Majelis hakim juga menambah hukumannya dengan pencabutan hak untuk dipilih dalam jabatan publik selama tiga tahun terhitung sejak terpidana selesai menjalani pidana pokok.
Vonis pidana itu lebih rendah dari putusan majelis hakim Pengadilan Tindak Pidana Korupsi, yaitu empat tahun dan enam bulan penjara. Pada 27 September 2019, Irman resmi bebas dari Lembaga Pemasyarakatan Sukamiskin, Bandung, Jawa Barat.
Lalu, Suryadharma Ali merupakan Menteri Negara Koperasi dan Usaha Kecil (2004 sampai 2009) dan Menteri Agama (2009-2014). Pada Februari 2007, ia terpilih menjadi Ketua Umum Partai Persatuan Pembangunan, menggantikan Hamzah Haz.
Mendekati akhir jabatannya sebagai Menteri Agama, Komisi Pemberantasan Korupsi (KPK) menetapkan Suryadharma sebagai tersangka kasus dana haji. Ia dinyatakan bersalah oleh Pengadilan Tindak Pidana Korupsi dengan total kerugian negara mencapai Rp 27 miliar.

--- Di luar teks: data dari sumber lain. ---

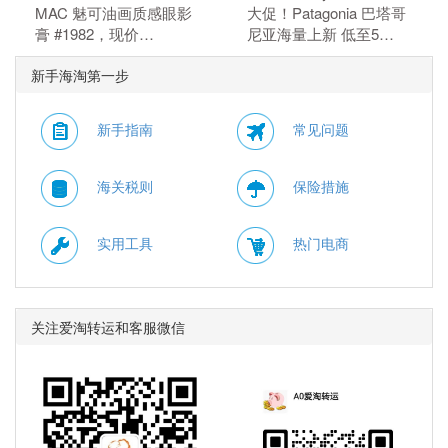
MAC 魅可油画质感眼影
大促！Patagonia 巴塔哥
膏 #1982，现价
尼亚海量上新 低至5
$30.00（约202.93
折。 无需使用优惠码。
新手海淘第一步
元）。 无需使用优惠
码。
新手指南
常见问题
海关税则
保险措施
实用工具
热门电商
关注爱淘转运和客服微信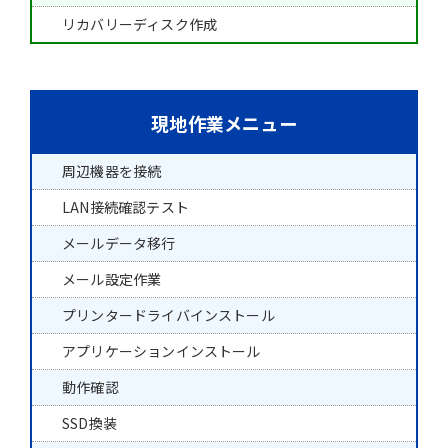
リカバリーディスク作成
現地作業メニュー
周辺機器を接続
LAN接続確認テスト
メールデータ移行
メール設定作業
プリンタードライバインストール
アプリケーションインストール
動作確認
SSD換装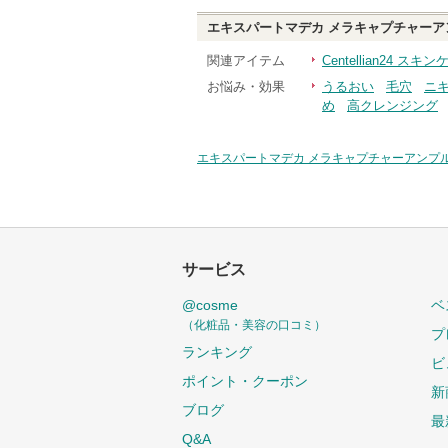
エキスパートマデカ メラキャプチャーア
関連アイテム
Centellian24 
お悩み・効果
うるおい
毛穴
ニ
め
高クレンジング
エキスパートマデカ メラキャプチャーアンプル
サービス
@cosme
ベ
（化粧品・美容の口コミ）
プ
ランキング
ビ
ポイント・クーポン
新
ブログ
最
Q&A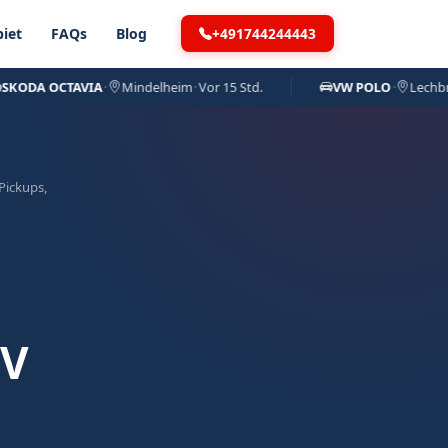
+491744244443
iet
FAQs
Blog
A OCTAVIA
·
Mindelheim
·
Vor 15 Std.
VW POLO
·
Lechbruck a
Pickups,
UV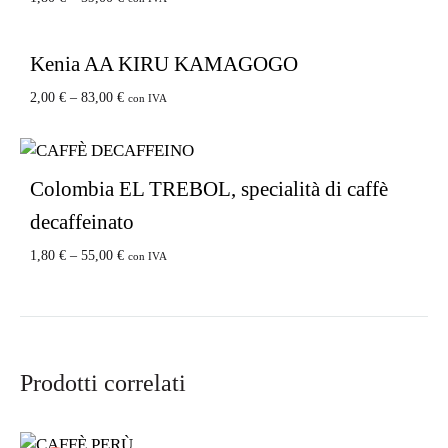
Kenia AA KIRU KAMAGOGO
2,00
€
–
83,00
€
con IVA
Colombia EL TREBOL, specialità di caffè
decaffeinato
1,80
€
–
55,00
€
con IVA
Prodotti correlati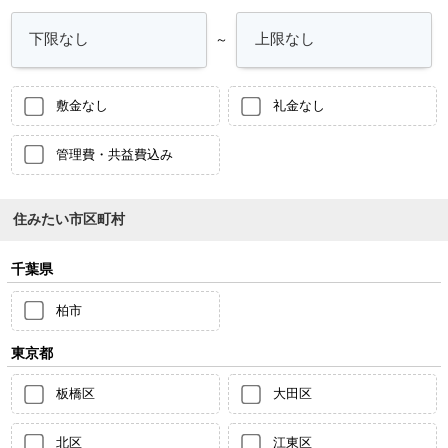
～
敷金なし
礼金なし
管理費・共益費込み
住みたい市区町村
千葉県
柏市
東京都
板橋区
大田区
北区
江東区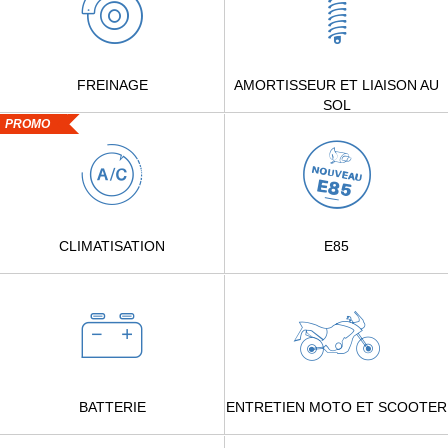
FREINAGE
AMORTISSEUR ET LIAISON AU
SOL
PROMO
CLIMATISATION
E85
BATTERIE
ENTRETIEN MOTO ET SCOOTER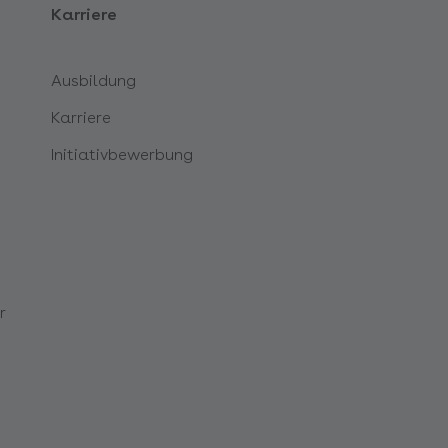
Karriere
Ausbildung
Karriere
Initiativbewerbung
r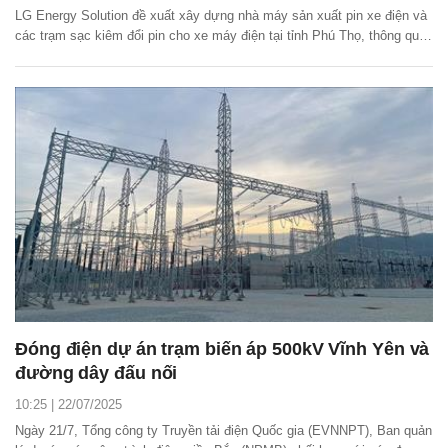
LG Energy Solution đề xuất xây dựng nhà máy sản xuất pin xe điện và
các trạm sạc kiêm đổi pin cho xe máy điện tại tỉnh Phú Thọ, thông qua
nguồn vốn ODA của chính phủ Hàn Quốc.
Đóng điện dự án trạm biến áp 500kV Vĩnh Yên và
đường dây đấu nối
10:25 | 22/07/2025
Ngày 21/7, Tổng công ty Truyền tải điện Quốc gia (EVNNPT), Ban quản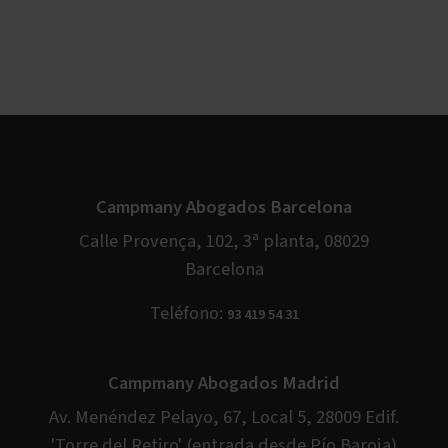
Campmany Abogados Barcelona
Calle Provença, 102, 3ª planta, 08029
Barcelona
Teléfono:
93 419 54 31
Campmany Abogados Madrid
Av. Menéndez Pelayo, 67, Local 5, 28009 Edif.
'Torre del Retiro' (entrada desde Pío Baroja)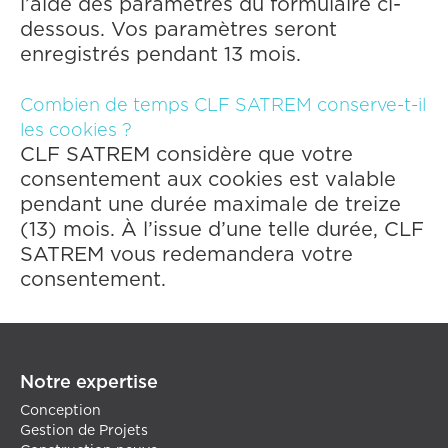
l’aide des paramètres du formulaire ci-
dessous. Vos paramètres seront
enregistrés pendant 13 mois.
Combien de temps CLF SATREM conserve-t-il
les cookies ?
CLF SATREM considère que votre
consentement aux cookies est valable
pendant une durée maximale de treize
(13) mois. À l’issue d’une telle durée, CLF
SATREM vous redemandera votre
consentement.
Notre expertise
Conception
Gestion de Projets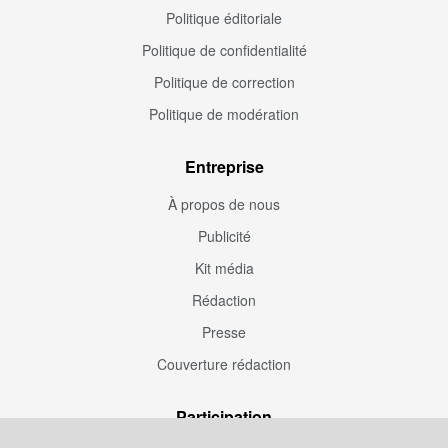
Politique éditoriale
Politique de confidentialité
Politique de correction
Politique de modération
Entreprise
À propos de nous
Publicité
Kit média
Rédaction
Presse
Couverture rédaction
Participation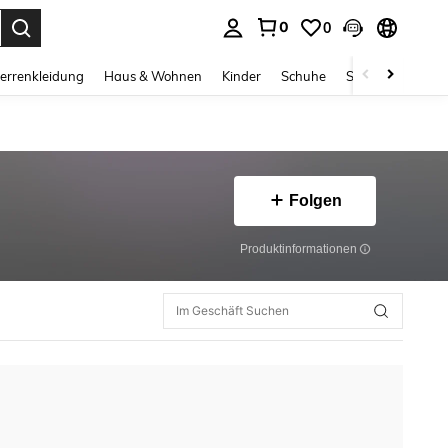
0
0
ess Enter to select.
errenkleidung
Haus & Wohnen
Kinder
Schuhe
Schmuck & Acces
Folgen
Produktinformationen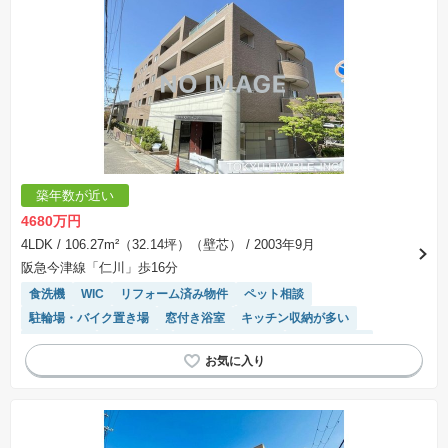
築年数が近い
4680万円
4LDK
/ 106.27m²（32.14坪）（壁芯）
/ 2003年9月
阪急今津線「仁川」歩16分
食洗機
WIC
リフォーム済み物件
ペット相談
駐輪場・バイク置き場
窓付き浴室
キッチン収納が多い
浴室乾燥機
陽当り良好
システムキッチン
温水洗浄便座
エレベーター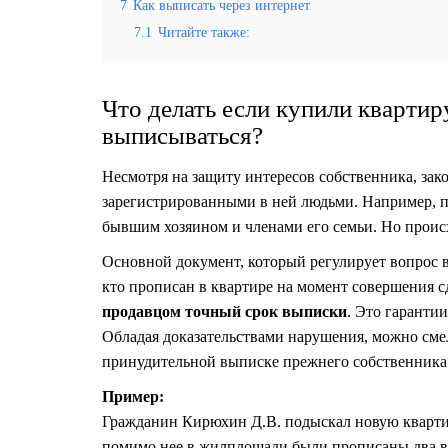
7
Как выписать через интернет
7.1
Читайте также:
Что делать если купили кварти
выписываться?
Несмотря на защиту интересов собственника, зак
зарегистрированными в ней людьми
. Например, 
бывшим хозяином и членами его семьи. Но происх
Основной документ, который регулирует вопрос 
кто прописан в квартире на момент совершения с
продавцом точный срок выписки
. Это гаранти
Обладая доказательствами нарушения, можно смел
принудительной выписке прежнего собственника
Пример:
Гражданин Кирюхин Д.В. подыскал новую квартир
помимо нее в жилплощади были прописаны два вн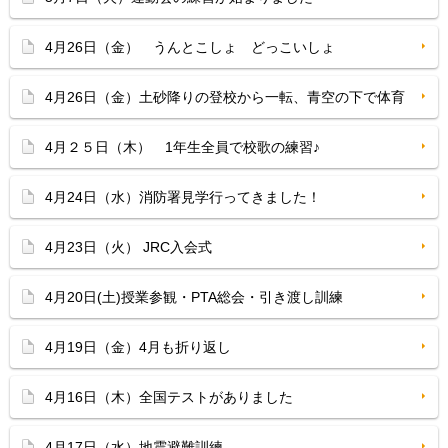
4月26日（金） うんとこしょ どっこいしょ
4月26日（金）土砂降りの登校から一転、青空の下で体育
4月２５日（木） 1年生全員で校歌の練習♪
4月24日（水）消防署見学行ってきました！
4月23日（火） JRC入会式
4月20日(土)授業参観・PTA総会・引き渡し訓練
4月19日（金）4月も折り返し
4月16日（木）全国テストがありました
4月17日（水）地震避難訓練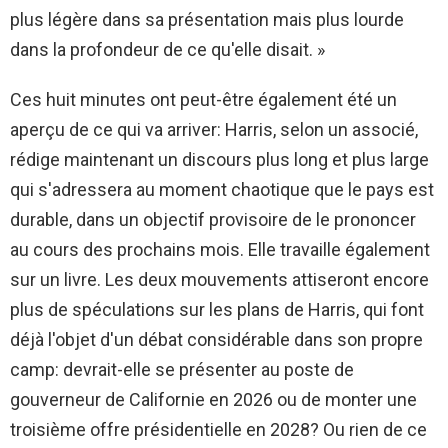
plus légère dans sa présentation mais plus lourde
dans la profondeur de ce qu'elle disait. »
Ces huit minutes ont peut-être également été un
aperçu de ce qui va arriver: Harris, selon un associé,
rédige maintenant un discours plus long et plus large
qui s'adressera au moment chaotique que le pays est
durable, dans un objectif provisoire de le prononcer
au cours des prochains mois. Elle travaille également
sur un livre. Les deux mouvements attiseront encore
plus de spéculations sur les plans de Harris, qui font
déjà l'objet d'un débat considérable dans son propre
camp: devrait-elle se présenter au poste de
gouverneur de Californie en 2026 ou de monter une
troisième offre présidentielle en 2028? Ou rien de ce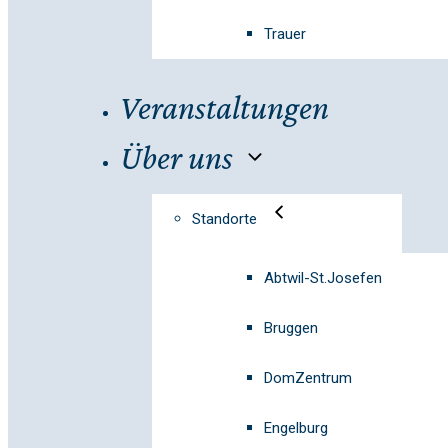
Trauer
Veranstaltungen
Über uns
Standorte
Abtwil-St.Josefen
Bruggen
DomZentrum
Engelburg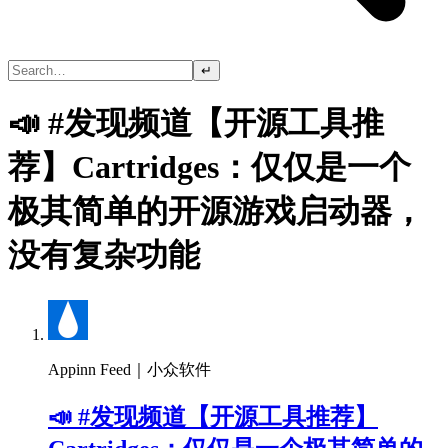
↵
📣 #发现频道【开源工具推
荐】Cartridges：仅仅是一个
极其简单的开源游戏启动器，
没有复杂功能
Appinn Feed｜小众软件
📣 #发现频道【开源工具推荐】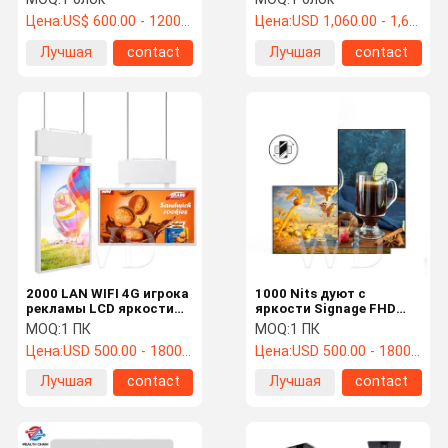
показывает яркость
Цена:
US$ 600.00 - 1200.00 /pc
Цена:
USD 1,060.00 - 1,600.00 /pc
T/R 30/70
водоустойчивую
Лучшая
contact
Лучшая
contact
высокую
цена
цена
2000 LAN WIFI 4G игрока
1000 Nits дуют с
рекламы LCD яркости
яркости Signage FHD
Nits регулируемых
крытой цифров
MOQ:
1 ПК
MOQ:
1 ПК
регулируемой
Цена:
USD 500.00 - 1800.00 /pc
Цена:
USD 500.00 - 1800.00 /pc
Лучшая
contact
Лучшая
contact
цена
цена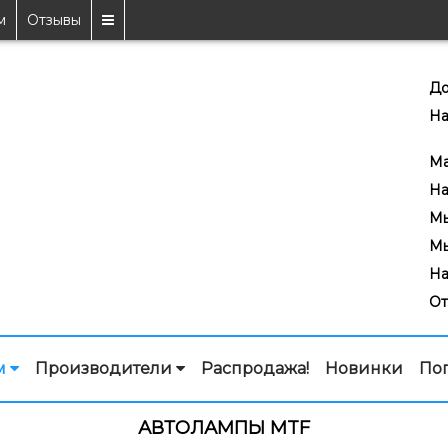
м
Отзывы
До
На
7
Ma
На
Мы
Мы
На
От
м
Производители
Распродажа!
Новинки
По
АВТОЛАМПЫ MTF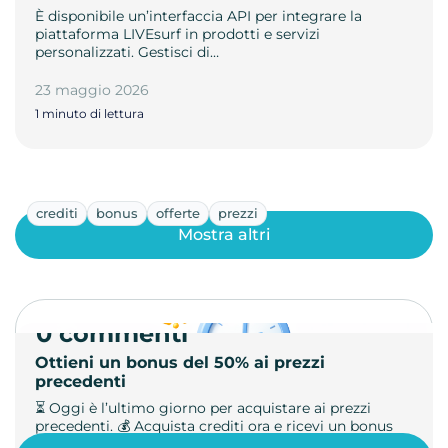
È disponibile un’interfaccia API per integrare la
piattaforma LIVEsurf in prodotti e servizi
personalizzati. Gestisci di…
23 maggio 2026
1 minuto di lettura
crediti
bonus
offerte
prezzi
Mostra altri
0 commenti
Ottieni un bonus del 50% ai prezzi
precedenti
⏳ Oggi è l’ultimo giorno per acquistare ai prezzi
precedenti. 💰 Acquista crediti ora e ricevi un bonus
+50%. 🎁 Ricaric…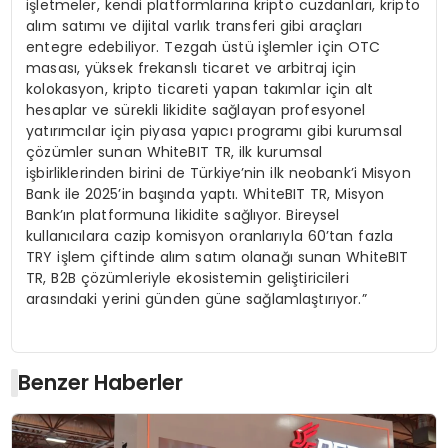
işletmeler, kendi platformlarına kripto cüzdanları, kripto
alım satımı ve dijital varlık transferi gibi araçları
entegre edebiliyor. Tezgah üstü işlemler için OTC
masası, yüksek frekanslı ticaret ve arbitraj için
kolokasyon, kripto ticareti yapan takımlar için alt
hesaplar ve sürekli likidite sağlayan profesyonel
yatırımcılar için piyasa yapıcı programı gibi kurumsal
çözümler sunan WhiteBIT TR, ilk kurumsal
işbirliklerinden birini de Türkiye’nin ilk neobank’i Misyon
Bank ile 2025’in başında yaptı. WhiteBIT TR, Misyon
Bank’ın platformuna likidite sağlıyor. Bireysel
kullanıcılara cazip komisyon oranlarıyla 60’tan fazla
TRY işlem çiftinde alım satım olanağı sunan WhiteBIT
TR, B2B çözümleriyle ekosistemin geliştiricileri
arasındaki yerini günden güne sağlamlaştırıyor.”
Benzer Haberler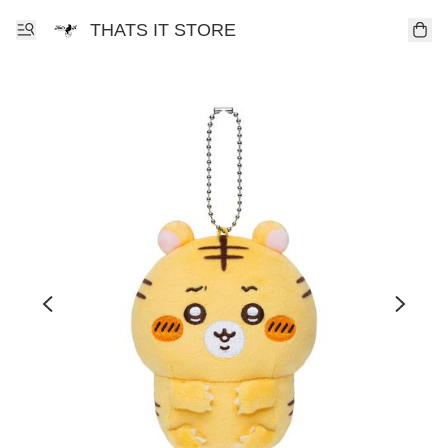
THATS IT STORE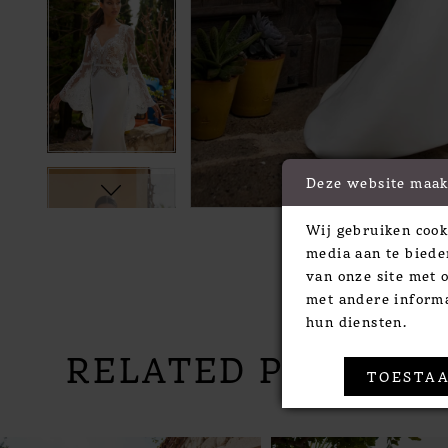
Deze website maak
Wij gebruiken cook
media aan te biede
van onze site met 
met andere informa
hun diensten.
RELATED PRODUC
TOESTAA
PAUSE AUTOPLAY
PREVIOUS SLIDE
NEXT SLIDE
Related
Skip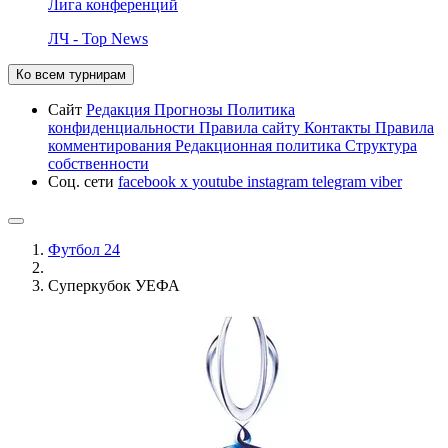
Лига конференций
ЛЧ - Top News
Ко всем турнирам
Сайт
Редакция
Прогнозы
Политика
конфиденциальности
Правила сайту
Контакты
Правила
комментирования
Редакционная политика
Структура
собственности
Соц. сети
facebook
x
youtube
instagram
telegram
viber
Футбол 24
Суперкубок УЕФА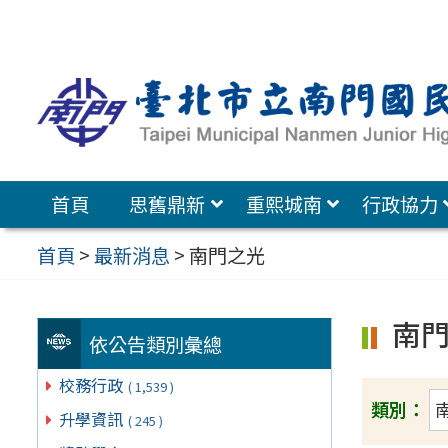
跳
至
主
要
內
容
首頁
思舊鼎新
重熙城南
行政協力
區
首頁
>
最新消息
>
南門之光
南
依公告類別彙總
校務行政
( 1,539 )
類別：
升學資訊
( 245 )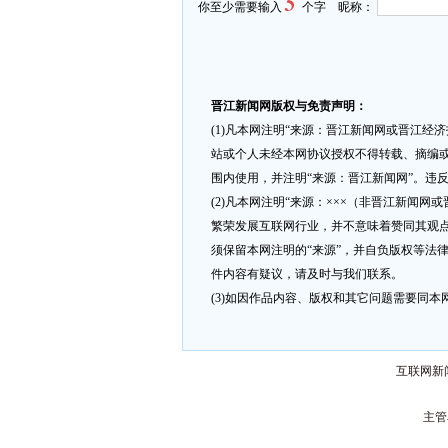
5
你至少需要输入
个字 昵称：
晋江新闻网版权与免责声明：
(1)凡本网注明“来源：晋江新闻网或晋江经
站或个人未经本网协议授权不得转载、摘编或
围内使用，并注明“来源：晋江新闻网”。违
(2)凡本网注明“来源：×××（非晋江新闻
繁荣发展互联网行业，并不意味着赞同其观点
须保留本网注明的“来源”，并自负版权等法
件内容有疑议，请及时与我们联系。
(3)如因作品内容、版权和其它问题需要同本网联
互联网新闻
主管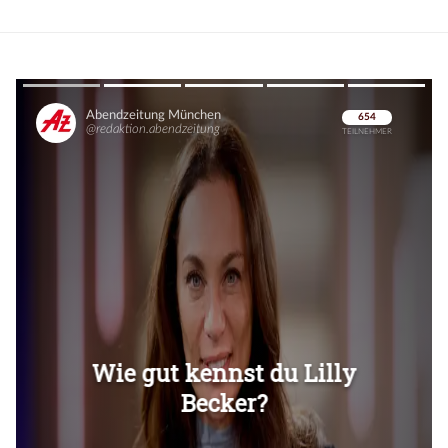
Überspringen
Überspringen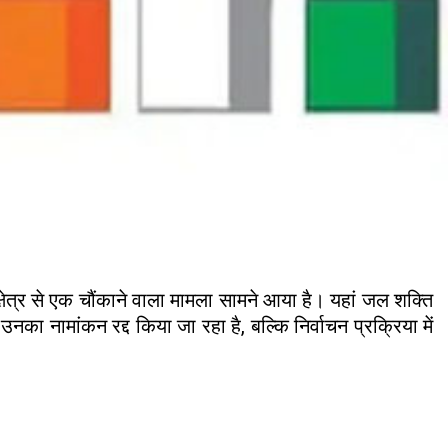
्षेत्र से एक चौंकाने वाला मामला सामने आया है। यहां जल शक्ति
 नामांकन रद्द किया जा रहा है, बल्कि निर्वाचन प्रक्रिया में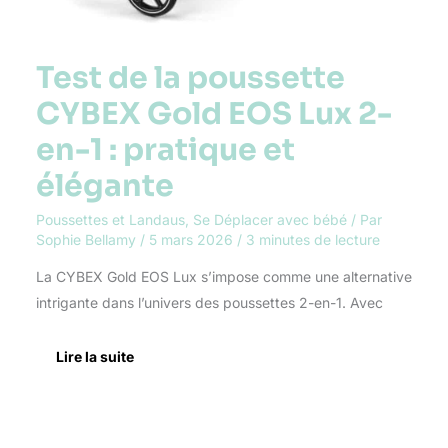
Test de la poussette
CYBEX Gold EOS Lux 2-
en-1 : pratique et
élégante
Poussettes et Landaus
,
Se Déplacer avec bébé
/ Par
Sophie Bellamy
/
5 mars 2026
/
3 minutes de lecture
La CYBEX Gold EOS Lux s’impose comme une alternative
intrigante dans l’univers des poussettes 2-en-1. Avec
Lire la suite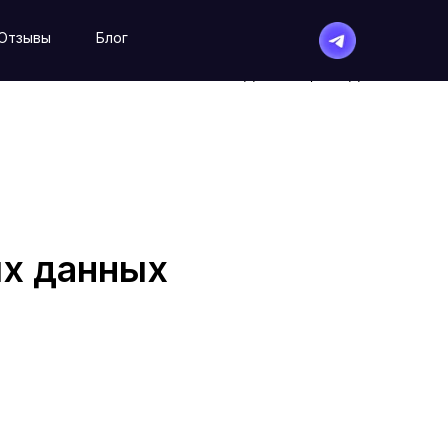
Отзывы
Блог
8 800 600 30 84
МЫ РАБОТАЕМ С 09-00 ДО 21-00, ЕЖЕДНЕВНО
ых данных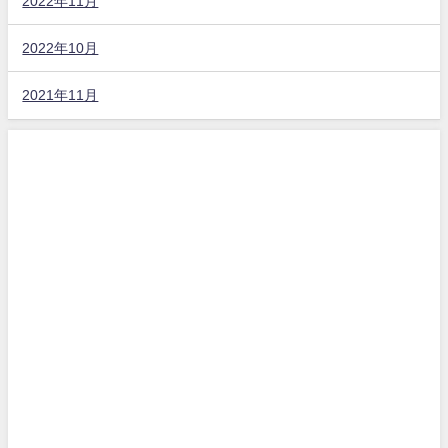
2022年11月
2022年10月
2021年11月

Hakim Pengadilan Tipikor menjatuhkan hukuman enam tahun penjara dan denda Rp 300 juta. Di tingkat banding, masa hukumannya diperberat menjadi sepuluh tahun penjara serta pencabutan hak politik selama lima tahun setelah menjalani pidana pokok.
Pada April 2019, Mahkamah Agung menolak upaya peninjauan kembali Suryadharma. Ia tetap divonis sepuluh tahun penjara terkait kasus korupsi penyelenggaraan ibadah haji.
Terakhir, Jero Wacik. Mantan politikus Partai Demokrat ini pernah menjabat sebagai Menteri Kebudayaan dan Pariwisata pada 2004 sampai 2011. Di tengah periode kedua pemerintahan Susilo Bambang Yudhoyono, Jero kemudian ditunjuk menjadi Menteri Energi dan Sumber Daya Mineral (ESDM).
Pada 3 September 2014, KPK menetapkan Jero sebagai tersangka kasus korupsi pengadaan dana operasional menteri atau DOM di Kementerian ESDM. Ketua KPK Abraham Samad ketika itu pernah menyebut komisinya menemukan indikasi penyalahgunaan kekuasaan di Kementerian ESDM.
Jero melakukan peningkatan anggaran DOM dengan mengambil dana sisa kegiatan di lingkungan Kementerian, mengumpulkan dana dari rekanan, atau mengadakan rapat fiktif. Uang tersebut kemudian digunakan untuk kepentingan pribadi dan keluarganya.
Total kerugian negara dari tindakannya mencapai Rp 9,9 miliar. Pada 2019, Mahkamah Agung menolak peninjauan kembali Jero. Hukumannya tetap delapan tahun penjara.